AIM OF THE TASK. Wherever a picture appears in the data below, omit it, and restate everything else word for word.

++++ PROVIDED MATERIAL

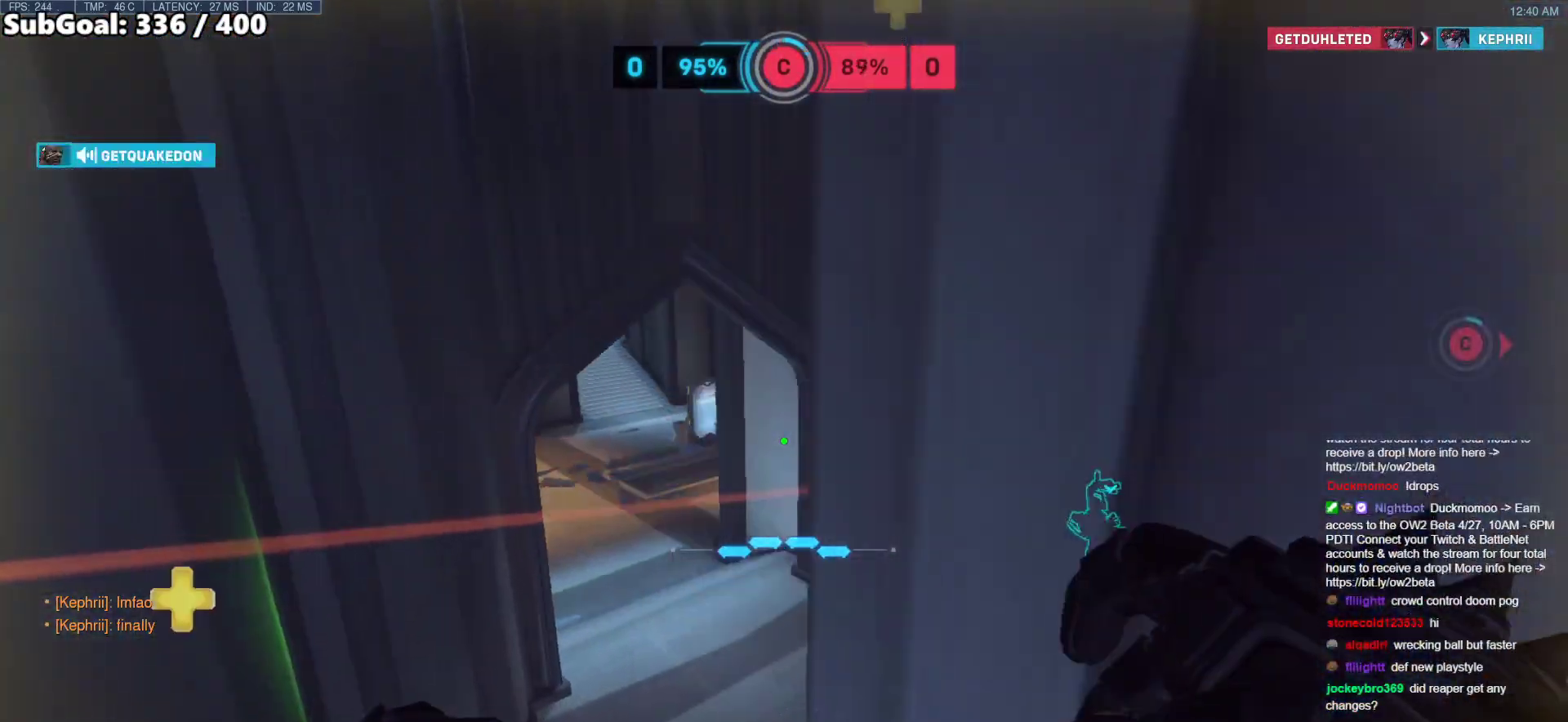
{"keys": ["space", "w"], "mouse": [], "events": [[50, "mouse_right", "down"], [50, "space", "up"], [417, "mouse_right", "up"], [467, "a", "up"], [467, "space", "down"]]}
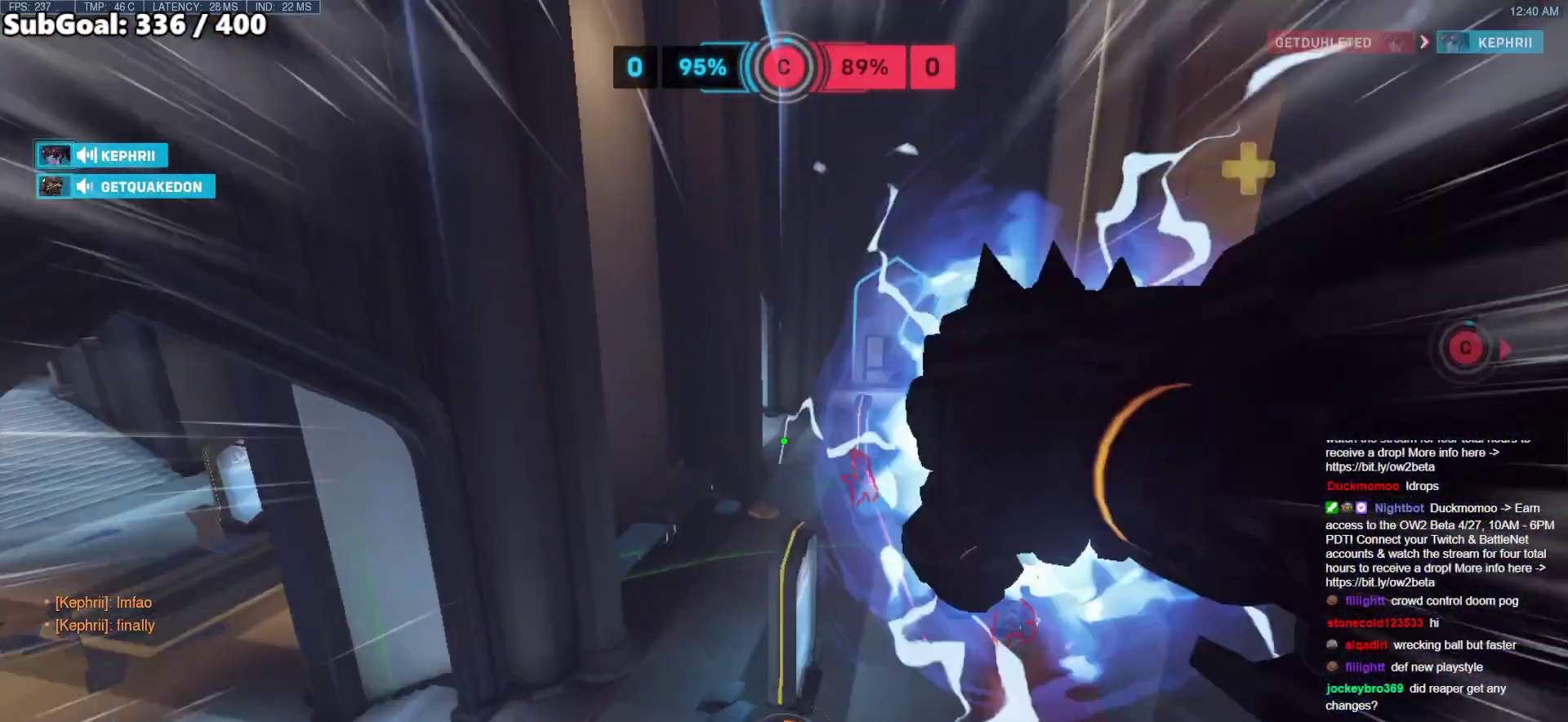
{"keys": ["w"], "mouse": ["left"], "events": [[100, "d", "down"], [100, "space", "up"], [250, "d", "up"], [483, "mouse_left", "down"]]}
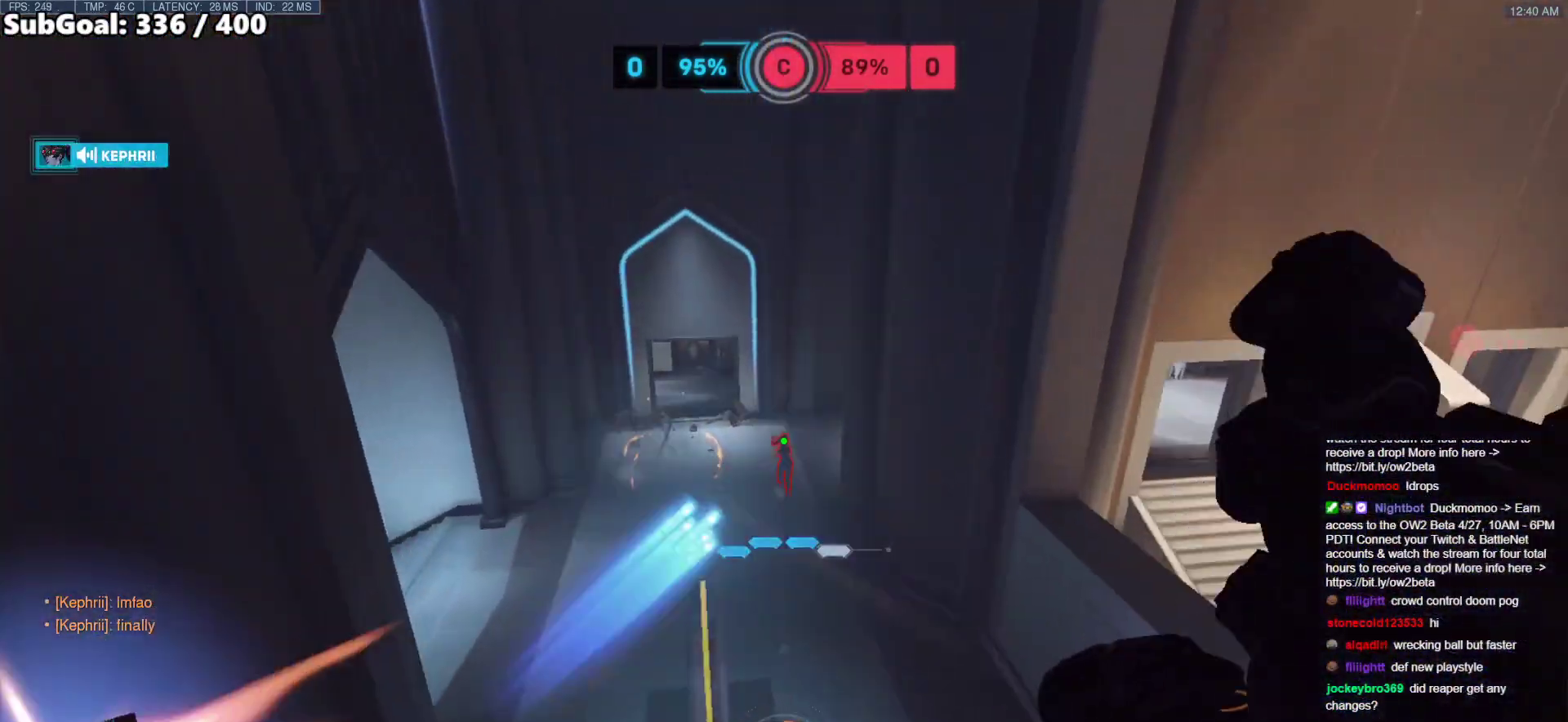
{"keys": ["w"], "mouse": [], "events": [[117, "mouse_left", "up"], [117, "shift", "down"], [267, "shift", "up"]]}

++++++++

ANSWER SPACE.
{"keys": ["space", "w"], "mouse": [], "events": [[50, "mouse_right", "down"], [50, "space", "up"], [417, "mouse_right", "up"], [467, "a", "up"], [467, "space", "down"]]}
{"keys": ["w"], "mouse": ["left"], "events": [[100, "d", "down"], [100, "space", "up"], [250, "d", "up"], [483, "mouse_left", "down"]]}
{"keys": ["w"], "mouse": [], "events": [[117, "mouse_left", "up"], [117, "shift", "down"], [267, "shift", "up"]]}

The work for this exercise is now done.